Todas as sociedades listadas na bolsa de valores devem divulgar suas informações financeiras trimestralmente e todas as atas de suas assembléias, assim como as atas de reuniões de seu conselho de administração e informações relevantes que possam afetar o desempenho da empresa. Ademais, a gestão é controlada por um Conselho Fiscal, as contas são auditadas e as sociedades são fiscalizadas por um órgão do Estado – a Comissão de Valores Mobiliários. Transparência proporcionando o controle.

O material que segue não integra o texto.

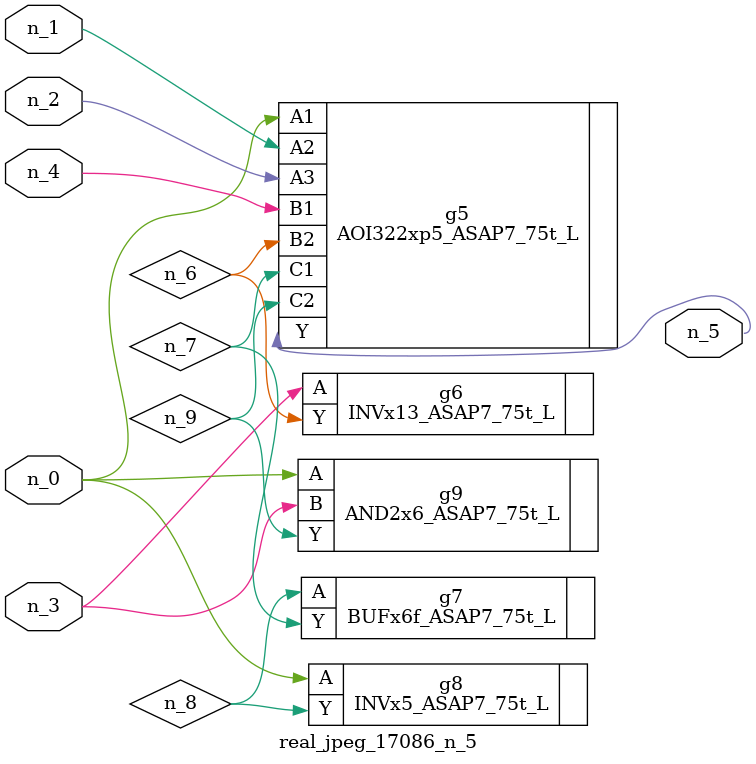
<source format=v>
module real_jpeg_17086_n_5 (n_4, n_0, n_1, n_2, n_3, n_5);

input n_4;
input n_0;
input n_1;
input n_2;
input n_3;

output n_5;

wire n_8;
wire n_6;
wire n_7;
wire n_9;

AOI322xp5_ASAP7_75t_L g5 ( 
.A1(n_0),
.A2(n_1),
.A3(n_2),
.B1(n_4),
.B2(n_6),
.C1(n_7),
.C2(n_9),
.Y(n_5)
);

INVx5_ASAP7_75t_L g8 ( 
.A(n_0),
.Y(n_8)
);

AND2x6_ASAP7_75t_L g9 ( 
.A(n_0),
.B(n_3),
.Y(n_9)
);

INVx13_ASAP7_75t_L g6 ( 
.A(n_3),
.Y(n_6)
);

BUFx6f_ASAP7_75t_L g7 ( 
.A(n_8),
.Y(n_7)
);


endmodule
</source>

E com as ONGs, como funciona? Aquelas qualificadas como Oscip (Lei 9790/99) – e, infelizmente, apenas elas – seguem requisitos semelhantes, pois devem tornar públicas suas contas e relatório de atividades, devem adotar regras internas que impeçam o conflito de interesses e o favoritismo na tomada de decisão e sua gestão é controlada por um Conselho Fiscal, sendo as contas auditadas, porém, por razões de custos, apenas se houver o recebimento de recursos governamentais em montante superior a 600 mil reais. As ONGs, todavia, não tem um órgão governamental próprio que as controle. E isso é bom?
Sim, na medida em que não cabe ao governo fiscalizar “a priori” o dispêndio de recursos privados captados por organizações privadas sem fins lucrativos, enredando-as nas teias da burocracia de cadastros, muito papel e pouco controle real. Isso não funciona. Os desvios nas compras governamentais o evidenciam. Que eficiência pode existir no controle burocrático de 250 mil entidades por todo o país? Nenhuma. O controle deve existir, mas deve ser feito “a posteriori”, em caso de denúncia, pelo órgão encarregado constitucionalmente da defesa dos interesses da sociedade: o Ministério Público. Assim se dá o controle das fundações e das Oscips e – o que pouca gente sabe – das entidades que captam recursos da população em geral, seja por meio de mensalidades, deduções em contas de água, luz e telefone ou outras modalidades (DL 41/66).
Em outras palavras, sendo as organizações da sociedade civil, são, em última análise, de cidadãos, os quais, por sua vez, têm na vida social contemporânea a liberdade de agir de acordo com o seu livre arbítrio, respeitados os direitos dos demais, sendo sujeitos a sanções em caso de violação desses direitos. O melhor regime de controle é assegurar que os justos vivam tranqüilos e os injustos sejam punidos com rigor. Cabe às entidades da sociedade civil prestar contas da aplicação dos recursos que detêm e dos atos de sua administração e cabe à Sociedade Civil, de maneira difusa, controlá-los. Se há algo errado, que se acione o Ministério Público. Em tempos em que tanto se fala em cidadania, este controle pelos próprios cidadãos ainda está engatinhando.
Bem, e com relação aos recursos governamentais repassados às entidades? Nesse caso, já existem instrumentos institucionais de controle: as licitações, os Tribunais de Contas e a Secretaria Federal de Controle Interno, exclusivamente governamentais, e os conselhos com participação popular, normalmente criados com competências territoriais ou temáticas (criança, assistência social, etc). Também é prevista a publicação de todos os atos no Diário Oficial.
É suficiente? Não. É necessária uma revolução no controle do gasto público, pois, do lado do Estado, há baixo nível de preocupação com o desempenho na medida em que é preponderante a orientação para os meios e procedimentos – em detrimento dos fins – e uma tendência exagerada para regras e normas excessivamente formais e pouco efetivas. O controle formal deve ser substituído pelo controle de resultados.
A lei das Oscips, ao criar o termo de parceria, caminhou nesse sentido, ao prever, além da prestação de contas dos dispêndios – os meios – a análise de desempenho, comparando metas e resultados com o uso de indicadores objetivos – os fins perseguidos. É nos resultados que devem ser centrados o controle do Estado e da Sociedade Civil, pois ao privilegiar-se a forma e a burocracia, criam-se as condições para que a corrupção floresça, na medida em que o agente público desonesto se vale das dificuldades das normas para vender a sua facilitação. A mudança de foco é a chave. E a Sociedade Civil a tem no bolso. Apenas não se deu conta disso.
*Eduardo Szazi é advogado especializado em terceiro setor. Publicou, entre outros, o Livro Terceiro Setor, Temas Polêmicos e Terceiro Setor, Regulação no Brasil.